→ **SELECTED PASSAGE**:
TFractionFitter: data distribution and errors

fabrizio · March 17, 2011, 12:20pm

Dear all,
I’m trying to use TFractionFitter. I have doubts concerning the data distribution.
My data distribution is normalized to the luminosity (easy to solve).
Moreover it is not a simple event counting (dN/dx) but it’s already corrected for experimental factors (efficiency, several corrections…).
If I use this distribution (in which the bin content vary from 4 down to 1e-6) I get reasonable fit fraction but the errors are too large (always of the same order of the fractions). The errors in data and mc distributions are rather small and could not explain this.
If I scale the data and mc distributions of a large factor (1e7) to mimic the fact that the bin content is just an event counting, the errors are reasonable and in agreement with what I expect.
Is there an explanation for that? can I trust the results and the errors?

Reading the HMCMLL documentation, I understood that both data and MC should be plain counting distributions.
Is this true also for TFractionFitter? It seems this is the case because a way to submit weights for the mc shaper is foreseen. But in principle this is not explicitly required.

Thanks for any help, Fabrizio

moneta · March 18, 2011, 1:46pm

Hi,

I think TFractionFitter, since it performs a likelihood fit to the data, assumes Poisson probability for each bin.
If you have weighted bin content for each bin, your likelihood will be slightly different. You can still consider Poisson pdf for each bin, but you need to assign a weight to them. The MLE result of this will be the same but the errors will be different, they need to be correct for taking into account the weights.
I guess this in feature in principle could be added to the code.
Yes, as a solution now, you can scale the histogram values to have them approximately as bin counts. The scaled count value should be equal to the number of effective entries = square of Sum of weight / Sum of weights square

Best Regards

Lorenzo

→ **RECORD EXTRACTS**:
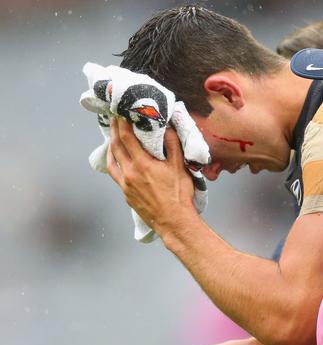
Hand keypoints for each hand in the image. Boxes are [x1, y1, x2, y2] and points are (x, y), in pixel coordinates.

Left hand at [107, 117, 195, 234]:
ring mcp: (125, 185)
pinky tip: (119, 161)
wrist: (173, 221)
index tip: (121, 113)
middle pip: (116, 147)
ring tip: (113, 139)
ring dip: (111, 147)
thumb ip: (173, 145)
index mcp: (142, 164)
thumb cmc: (178, 195)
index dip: (122, 124)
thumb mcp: (180, 167)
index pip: (127, 138)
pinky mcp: (126, 195)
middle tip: (115, 120)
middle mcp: (129, 173)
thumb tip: (168, 128)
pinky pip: (115, 175)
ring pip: (112, 162)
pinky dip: (115, 163)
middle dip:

→ **DIRECTIONS**:
a) Restate the TFractionFitter thread between "Is there an" and "account the weights.", inclusive, switching "Poisson" to "Gaussian".
b) In the TFractionFitter thread, what does the reply say the scaled count value should equal?

→ **ANSWERS**:
a)
Is there an explanation for that? can I trust the results and the errors?

Reading the HMCMLL documentation, I understood that both data and MC should be plain counting distributions.
Is this true also for TFractionFitter? It seems this is the case because a way to submit weights for the mc shaper is foreseen. But in principle this is not explicitly required.

Thanks for any help, Fabrizio

moneta · March 18, 2011, 1:46pm

Hi,

I think TFractionFitter, since it performs a likelihood fit to the data, assumes Gaussian probability for each bin.
If you have weighted bin content for each bin, your likelihood will be slightly different. You can still consider Gaussian pdf for each bin, but you need to assign a weight to them. The MLE result of this will be the same but the errors will be different, they need to be correct for taking into account the weights.

b) It should equal the number of effective entries, which is the square of the sum of weights divided by the sum of the squared weights.